私には、妻Y、長男A、ダウン症の長女Bがいます。Aは結婚をして子供を授かりましたが、Bは生後まもなくダウン症と診断されました。Yは、その診断を知って非常にショックを受け、長い間そのことを受け入れることができなかったようです。

その後、ダウン症の親の会に参加するようになり、そこでの交流から影響を受けたようで、仕事を辞めてBの育児に専念しました。Aは、幼少期に妹のBの面倒をよくみてくれる思いやりのある子で、そのことでYの育児ストレスがいくらか軽減したようです。

結婚後もBのことを気にかけており、Y、Bと共に同居している実家に頻繁に顔を出してくれます。私は、自宅と土地を所有しており、その他に退職金などの預貯金を有しています。Bは仕事をしていますが、収入は僅かであり私の扶養が欠かせません。Bの将来はもちろんですが、Yのことも気がかりです。

私が自分の仕事に専念できたのは、愚痴ひとつこぼさずに当時勤めていた教員を辞めて育児に関わったYのおかげであり、Yにはとても感謝しています。私の将来の心配を解決する何かよい方法はありませんか?

信託契約

委託者兼第一次受益者: X
受託者: A
後継受託者: DまたはC
第二次受益者: Y
第三次受益者: B
残余財産受益者: A(またはC)
期間: X、Y及びBが死亡するまで
信託財産: 自宅、土地、預貯金(金銭)

Xが認知症により、判断能力が著しく低下してしまうと預金口座は凍結されてしまい、お金をおろすことができなくなってしまいます。

信託終了時の課税関係について

登録免許税

上記事例において、Aに財産を帰属させる場合には固定資産税評価額の0.4%の登録免許税が課されます。登録免許税法第7条第2項の規定によるものです。条文が長くて分かりにくいので、要件を書き出してみます。

_データセット記録_

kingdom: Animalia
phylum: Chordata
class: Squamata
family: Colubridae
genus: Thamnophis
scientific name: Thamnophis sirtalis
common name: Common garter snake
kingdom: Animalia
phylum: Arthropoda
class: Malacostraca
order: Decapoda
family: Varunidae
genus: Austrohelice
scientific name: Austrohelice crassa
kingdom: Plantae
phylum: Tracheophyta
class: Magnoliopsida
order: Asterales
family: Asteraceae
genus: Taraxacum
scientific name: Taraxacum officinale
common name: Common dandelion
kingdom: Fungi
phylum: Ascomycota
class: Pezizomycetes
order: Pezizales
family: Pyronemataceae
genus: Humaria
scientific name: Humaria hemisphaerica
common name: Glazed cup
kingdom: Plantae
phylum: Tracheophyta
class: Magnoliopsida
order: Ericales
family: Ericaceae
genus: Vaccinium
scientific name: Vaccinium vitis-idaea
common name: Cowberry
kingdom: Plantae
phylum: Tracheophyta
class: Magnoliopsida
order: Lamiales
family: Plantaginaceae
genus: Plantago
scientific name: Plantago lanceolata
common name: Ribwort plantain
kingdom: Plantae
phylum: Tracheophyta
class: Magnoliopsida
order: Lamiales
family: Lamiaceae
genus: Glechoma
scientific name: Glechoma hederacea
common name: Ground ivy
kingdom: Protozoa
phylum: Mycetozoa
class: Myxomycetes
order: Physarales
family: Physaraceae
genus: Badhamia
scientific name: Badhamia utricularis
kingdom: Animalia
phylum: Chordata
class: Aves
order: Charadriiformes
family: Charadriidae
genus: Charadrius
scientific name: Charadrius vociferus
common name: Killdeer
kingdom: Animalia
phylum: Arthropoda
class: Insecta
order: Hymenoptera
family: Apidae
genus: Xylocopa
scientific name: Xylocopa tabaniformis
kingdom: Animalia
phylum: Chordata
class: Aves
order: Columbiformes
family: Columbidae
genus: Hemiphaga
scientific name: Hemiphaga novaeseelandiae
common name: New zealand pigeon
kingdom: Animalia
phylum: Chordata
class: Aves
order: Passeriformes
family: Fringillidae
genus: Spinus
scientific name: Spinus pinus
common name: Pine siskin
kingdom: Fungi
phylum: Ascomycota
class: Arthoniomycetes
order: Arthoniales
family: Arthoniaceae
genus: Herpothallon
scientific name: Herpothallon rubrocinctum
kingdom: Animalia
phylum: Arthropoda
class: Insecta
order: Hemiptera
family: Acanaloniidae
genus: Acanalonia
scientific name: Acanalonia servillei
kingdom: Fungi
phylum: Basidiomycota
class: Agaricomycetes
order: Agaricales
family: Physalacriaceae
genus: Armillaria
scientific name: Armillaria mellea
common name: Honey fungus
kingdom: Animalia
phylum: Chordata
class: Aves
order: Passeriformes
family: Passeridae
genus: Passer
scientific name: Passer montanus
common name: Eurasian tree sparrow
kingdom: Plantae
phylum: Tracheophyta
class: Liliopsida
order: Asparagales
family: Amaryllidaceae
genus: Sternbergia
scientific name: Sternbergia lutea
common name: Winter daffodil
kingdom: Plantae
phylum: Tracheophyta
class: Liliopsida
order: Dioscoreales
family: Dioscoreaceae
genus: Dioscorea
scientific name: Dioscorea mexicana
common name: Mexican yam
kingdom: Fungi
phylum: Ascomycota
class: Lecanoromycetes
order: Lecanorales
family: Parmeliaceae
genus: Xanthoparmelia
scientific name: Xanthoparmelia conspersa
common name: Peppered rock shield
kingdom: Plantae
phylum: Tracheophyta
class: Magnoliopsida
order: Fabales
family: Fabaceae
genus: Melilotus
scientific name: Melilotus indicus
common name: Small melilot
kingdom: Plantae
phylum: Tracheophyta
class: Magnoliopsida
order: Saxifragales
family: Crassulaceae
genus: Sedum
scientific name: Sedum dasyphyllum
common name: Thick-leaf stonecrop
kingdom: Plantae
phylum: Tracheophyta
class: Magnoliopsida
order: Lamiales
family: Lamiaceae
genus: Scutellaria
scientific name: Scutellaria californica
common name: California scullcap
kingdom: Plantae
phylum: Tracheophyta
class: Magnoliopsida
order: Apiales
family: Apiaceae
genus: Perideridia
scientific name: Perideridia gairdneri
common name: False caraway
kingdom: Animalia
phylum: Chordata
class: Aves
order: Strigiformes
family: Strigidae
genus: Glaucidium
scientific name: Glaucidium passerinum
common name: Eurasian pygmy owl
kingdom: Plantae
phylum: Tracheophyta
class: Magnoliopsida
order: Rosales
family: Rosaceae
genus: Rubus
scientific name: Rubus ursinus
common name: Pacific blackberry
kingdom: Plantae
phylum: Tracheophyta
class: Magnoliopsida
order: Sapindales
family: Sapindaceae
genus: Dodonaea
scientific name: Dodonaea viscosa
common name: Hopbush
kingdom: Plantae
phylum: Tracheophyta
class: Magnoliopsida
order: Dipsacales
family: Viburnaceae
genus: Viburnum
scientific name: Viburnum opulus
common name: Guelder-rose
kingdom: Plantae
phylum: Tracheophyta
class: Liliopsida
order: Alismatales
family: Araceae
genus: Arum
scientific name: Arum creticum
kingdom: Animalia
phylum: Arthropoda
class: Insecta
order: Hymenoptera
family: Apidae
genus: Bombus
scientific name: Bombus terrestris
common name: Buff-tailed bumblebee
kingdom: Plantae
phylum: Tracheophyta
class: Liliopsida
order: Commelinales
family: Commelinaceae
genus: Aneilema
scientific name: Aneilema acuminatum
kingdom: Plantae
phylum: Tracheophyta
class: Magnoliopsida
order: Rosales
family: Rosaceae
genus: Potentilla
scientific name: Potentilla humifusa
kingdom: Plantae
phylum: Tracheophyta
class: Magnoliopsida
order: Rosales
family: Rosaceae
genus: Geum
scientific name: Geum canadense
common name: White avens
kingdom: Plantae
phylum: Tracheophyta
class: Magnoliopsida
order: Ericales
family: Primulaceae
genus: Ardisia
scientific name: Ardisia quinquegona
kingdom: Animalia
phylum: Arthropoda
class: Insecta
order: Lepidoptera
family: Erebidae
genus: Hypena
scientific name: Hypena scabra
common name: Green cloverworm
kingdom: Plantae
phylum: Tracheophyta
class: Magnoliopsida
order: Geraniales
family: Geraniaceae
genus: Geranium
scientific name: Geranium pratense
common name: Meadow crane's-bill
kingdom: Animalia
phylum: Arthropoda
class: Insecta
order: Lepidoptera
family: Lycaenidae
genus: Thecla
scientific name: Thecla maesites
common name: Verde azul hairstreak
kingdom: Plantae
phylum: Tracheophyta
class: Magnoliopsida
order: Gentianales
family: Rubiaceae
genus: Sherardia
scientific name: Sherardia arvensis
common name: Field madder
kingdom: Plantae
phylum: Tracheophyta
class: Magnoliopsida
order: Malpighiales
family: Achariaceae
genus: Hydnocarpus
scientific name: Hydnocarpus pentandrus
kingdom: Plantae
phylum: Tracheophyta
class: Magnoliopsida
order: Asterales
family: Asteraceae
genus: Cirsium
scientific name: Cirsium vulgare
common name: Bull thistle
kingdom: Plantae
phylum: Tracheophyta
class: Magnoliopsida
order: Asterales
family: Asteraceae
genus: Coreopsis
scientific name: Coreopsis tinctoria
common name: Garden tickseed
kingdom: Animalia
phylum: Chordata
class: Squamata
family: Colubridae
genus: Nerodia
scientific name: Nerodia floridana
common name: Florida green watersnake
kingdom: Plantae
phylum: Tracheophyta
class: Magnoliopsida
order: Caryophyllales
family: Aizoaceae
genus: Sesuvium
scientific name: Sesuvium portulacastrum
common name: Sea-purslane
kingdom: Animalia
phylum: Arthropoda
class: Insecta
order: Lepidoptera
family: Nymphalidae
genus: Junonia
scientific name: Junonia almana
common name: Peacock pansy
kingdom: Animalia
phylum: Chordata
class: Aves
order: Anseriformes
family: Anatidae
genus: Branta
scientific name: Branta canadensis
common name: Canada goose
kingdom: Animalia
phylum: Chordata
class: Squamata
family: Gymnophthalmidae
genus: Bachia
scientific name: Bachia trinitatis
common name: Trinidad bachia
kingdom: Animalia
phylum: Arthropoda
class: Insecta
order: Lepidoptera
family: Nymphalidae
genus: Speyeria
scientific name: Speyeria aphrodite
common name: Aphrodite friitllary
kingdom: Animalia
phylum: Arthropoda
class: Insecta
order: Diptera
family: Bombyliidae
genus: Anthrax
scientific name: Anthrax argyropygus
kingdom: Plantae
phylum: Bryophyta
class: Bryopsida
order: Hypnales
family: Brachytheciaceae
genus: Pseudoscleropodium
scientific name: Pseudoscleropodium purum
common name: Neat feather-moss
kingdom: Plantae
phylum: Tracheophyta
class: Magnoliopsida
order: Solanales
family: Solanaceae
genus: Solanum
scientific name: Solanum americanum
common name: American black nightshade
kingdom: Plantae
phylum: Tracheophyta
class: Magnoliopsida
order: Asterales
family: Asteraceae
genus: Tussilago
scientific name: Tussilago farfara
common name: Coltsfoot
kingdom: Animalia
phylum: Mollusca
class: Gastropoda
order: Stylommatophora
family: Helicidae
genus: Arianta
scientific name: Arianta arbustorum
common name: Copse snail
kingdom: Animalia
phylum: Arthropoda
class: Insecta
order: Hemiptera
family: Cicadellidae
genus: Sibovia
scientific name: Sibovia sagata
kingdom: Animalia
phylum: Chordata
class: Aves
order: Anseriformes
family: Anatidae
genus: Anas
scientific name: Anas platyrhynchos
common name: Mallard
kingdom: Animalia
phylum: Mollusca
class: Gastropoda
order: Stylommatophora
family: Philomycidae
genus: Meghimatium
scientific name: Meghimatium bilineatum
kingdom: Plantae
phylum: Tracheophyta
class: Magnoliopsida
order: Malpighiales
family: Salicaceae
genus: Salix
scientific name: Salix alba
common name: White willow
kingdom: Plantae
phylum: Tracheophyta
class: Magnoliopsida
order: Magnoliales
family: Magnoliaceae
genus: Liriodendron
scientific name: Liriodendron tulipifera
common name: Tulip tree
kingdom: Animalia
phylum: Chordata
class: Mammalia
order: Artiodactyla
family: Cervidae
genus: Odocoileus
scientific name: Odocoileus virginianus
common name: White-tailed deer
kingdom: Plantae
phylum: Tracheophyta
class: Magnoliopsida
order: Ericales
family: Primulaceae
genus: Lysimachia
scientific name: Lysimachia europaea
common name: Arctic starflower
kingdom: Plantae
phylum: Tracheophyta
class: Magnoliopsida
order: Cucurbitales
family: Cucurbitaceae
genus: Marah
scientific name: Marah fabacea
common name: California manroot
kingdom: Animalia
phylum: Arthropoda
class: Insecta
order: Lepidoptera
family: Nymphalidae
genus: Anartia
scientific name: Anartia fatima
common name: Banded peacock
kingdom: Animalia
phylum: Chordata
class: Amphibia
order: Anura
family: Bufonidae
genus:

_課題の説明_
家族信託と登録免許税を扱った記事を、最後の文の続きから書き進めてください。

_正解_
① 信託の効力が発生した時から引き続き委託者のみが信託財産の元本受益者である。
② 信託不動産の移転を受ける受益者が信託の効力が生じた時の委託者の相続人である。

AはXの子供ですから、②の要件は満たしています。①の要件を満たすためには、委託者の地位を次の受益者に移転する旨を信託契約(信託行為)に定めなければなりません。その定めがなければ、税率が5倍の2%になりますから注意が必要です。

登録免許税法

第七条 信託による財産権の移転の登記又は登録で次の各号のいずれかに該当するものについては、登録免許税を課さない。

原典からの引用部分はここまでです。